El secuestro tuvo lugar diez días después de la formación de un nuevo gobierno palestino de unidad en el que Hamas se había visto obligado a ceder a las exigencias de la Autoridad Palestina, con lo cual la organización perdía efectivamente el control de Gaza que conquistó en las urnas en 2006. Hamas se encontraba en una posición extremadamente vulnerable, ya que había perdido a sus aliados en Egipto tras el golpe militar del general al Sisi en contra de la Hermandad Musulmana; en Siria debido a la guerra civil; en Qatar por presiones con sus vecinos de la península arábiga, y en Turquía por presiones internas. El régimen de Netanyahu se opuso a ese gobierno de unidad, que incluso los EE UU apoyaban, y estaba dispuesto a impedir que tal alianza tuviera lugar, ya que le resultaba más cómodo tener en Gaza a un enemigo fácilmente satanizable con el que no pensaba negociar.

La incursión Guardián de mi Hermano en los territorios palestinos provocó que facciones militantes ajenas a Hamas comenzaran a disparar cohetes y morteros hacia Israel nuevamente, rompiendo así el período de paz más largo desde 2003. Es importante recordar que Israel se comprometió a una serie de concesiones hacia Gaza tras el cese al fuego del 21 de noviembre de 2012: a cambio de la paz, cesaría sus ataques, incursiones y asesinatos extrajudiciales en el territorio, facilitaría el tránsito de gente y bienes y liberaría los fondos retenidos por aranceles cobrados que corresponden a las autoridades palestinas. Hamas cumplió con su parte sirviendo como policía de Israel al perseguir a quienes seguían lanzando cohetes y evitando actos hostiles, sin embargo Israel no cumplió con ninguna de sus promesas, siguió derribando casas para ampliar su zona de separación, limitando los movimientos de personas y bienes y disparando contra pescadores y campesinos.

Hamás vio una oportunidad de sobrevivir y restablecer su autoridad, por lo que llamó a una tercera intifada en forma de una campaña de lanzamiento de cohetes artesanales en contra de Israel con la ilusión de eventualmente obtener un nuevo cese al fuego para renegociar condiciones. El 7 de julio Israel comenzó su Operación Margen Protector, que consistió en un ataque por aire, tierra y mar con misiles, bombas de fragmentación, artillería, tanques, aviones F-16 y prácticamente todo el arsenal del cuarto ejército del mundo. Cualquier presunción de puntería y de ética suena absurda considerando que han matado a más de 1900 personas, 85% de ellas civiles y más de 400 niños. Israel y algunos medios occidentales han repetido la acusación de que las muertes se deben a que Hamas usa civiles como escudos humanos. Ese argumento carece del menor sustento y ha sido desmentido por Amnistía Internacional y otras organizaciones humanitarias.

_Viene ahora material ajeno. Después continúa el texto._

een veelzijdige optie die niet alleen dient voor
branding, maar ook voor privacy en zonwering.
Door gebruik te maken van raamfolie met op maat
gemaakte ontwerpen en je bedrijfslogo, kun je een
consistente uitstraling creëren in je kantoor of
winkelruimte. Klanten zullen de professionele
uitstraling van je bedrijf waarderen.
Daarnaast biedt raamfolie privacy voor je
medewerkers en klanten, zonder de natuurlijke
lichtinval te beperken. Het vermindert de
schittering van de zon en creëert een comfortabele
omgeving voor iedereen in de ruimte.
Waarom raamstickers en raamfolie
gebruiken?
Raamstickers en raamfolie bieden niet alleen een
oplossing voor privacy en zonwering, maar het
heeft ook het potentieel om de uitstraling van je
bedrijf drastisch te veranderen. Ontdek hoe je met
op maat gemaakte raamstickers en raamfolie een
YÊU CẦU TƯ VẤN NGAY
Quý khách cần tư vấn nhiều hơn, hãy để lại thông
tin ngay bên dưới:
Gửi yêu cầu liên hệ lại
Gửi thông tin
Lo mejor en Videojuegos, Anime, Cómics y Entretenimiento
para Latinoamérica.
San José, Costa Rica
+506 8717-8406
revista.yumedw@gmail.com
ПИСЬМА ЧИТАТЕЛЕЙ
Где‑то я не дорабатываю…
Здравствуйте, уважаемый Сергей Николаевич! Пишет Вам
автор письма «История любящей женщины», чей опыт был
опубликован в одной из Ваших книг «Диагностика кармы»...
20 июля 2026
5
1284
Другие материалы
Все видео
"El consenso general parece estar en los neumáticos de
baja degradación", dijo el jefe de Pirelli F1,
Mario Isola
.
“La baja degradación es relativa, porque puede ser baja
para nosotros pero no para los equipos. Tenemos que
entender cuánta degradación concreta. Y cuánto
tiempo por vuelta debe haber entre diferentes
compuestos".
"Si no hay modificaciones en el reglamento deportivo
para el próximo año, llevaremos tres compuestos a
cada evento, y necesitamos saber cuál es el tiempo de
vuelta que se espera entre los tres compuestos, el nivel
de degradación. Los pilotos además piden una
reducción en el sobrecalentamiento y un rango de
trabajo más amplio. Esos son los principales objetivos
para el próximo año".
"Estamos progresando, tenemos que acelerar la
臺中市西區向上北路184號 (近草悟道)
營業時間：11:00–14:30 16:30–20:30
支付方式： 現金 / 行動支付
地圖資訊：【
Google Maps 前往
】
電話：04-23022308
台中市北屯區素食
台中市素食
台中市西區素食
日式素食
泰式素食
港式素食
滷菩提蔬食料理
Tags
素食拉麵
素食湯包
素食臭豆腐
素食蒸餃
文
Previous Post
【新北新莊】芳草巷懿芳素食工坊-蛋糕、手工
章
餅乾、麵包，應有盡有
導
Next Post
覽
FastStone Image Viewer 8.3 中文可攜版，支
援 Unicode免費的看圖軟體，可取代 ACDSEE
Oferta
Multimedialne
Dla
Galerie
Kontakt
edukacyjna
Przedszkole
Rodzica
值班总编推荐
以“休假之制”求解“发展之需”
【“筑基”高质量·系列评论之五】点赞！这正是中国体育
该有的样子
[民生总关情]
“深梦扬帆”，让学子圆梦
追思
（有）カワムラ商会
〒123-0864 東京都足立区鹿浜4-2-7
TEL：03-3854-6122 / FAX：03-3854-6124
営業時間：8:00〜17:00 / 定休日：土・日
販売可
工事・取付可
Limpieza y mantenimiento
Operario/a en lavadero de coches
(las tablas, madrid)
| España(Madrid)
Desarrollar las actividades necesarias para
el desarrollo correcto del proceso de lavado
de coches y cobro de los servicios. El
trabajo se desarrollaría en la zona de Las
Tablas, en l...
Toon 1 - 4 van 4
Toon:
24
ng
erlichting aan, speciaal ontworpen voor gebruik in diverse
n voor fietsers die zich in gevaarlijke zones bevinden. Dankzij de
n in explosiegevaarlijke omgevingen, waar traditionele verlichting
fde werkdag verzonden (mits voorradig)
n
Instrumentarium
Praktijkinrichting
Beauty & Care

Como señala Nathan Thrall, Hamas tenía que elegir entre una estrangulación lenta y una guerra que ofrecía la vaga posibilidad de aflojar el cerco. Contrariamente a lo que pregona la propaganda israelí, el Estado judío ha dejado hace décadas de correr cualquier tipo de riesgo vital. En cambio, Hamas peleaba por su vida. Hamas ha tenido una administración torpe, ineficiente y corrupta en Gaza, por no hablar de sus dogmas fundamentalistas y sus portavoces ridículos e incoherentes, pero bajo las condiciones del cerco israelí ningún gobierno puede ofrecer posibilidades reales para progresar o al menos subsistir con un mínimo de dignidad. Un triunfo militar de Hamas era inconcebible, sin embargo la organización apostó por romper el status quo, por sacudir a la AP de su cómoda posición de eternos negociadores que explotan la asistencia estadounidense y las esperanzas palestinas mientras viven privilegiados entre la zozobra de su pueblo. Probablemente no lograron ni siquiera esos objetivos y el costo humano ha sido y seguirá siendo inmenso. Tan sólo queda que la opinión mundial siga ejerciendo presión sobre el régimen israelí para abrir el cerco inhumano de Gaza.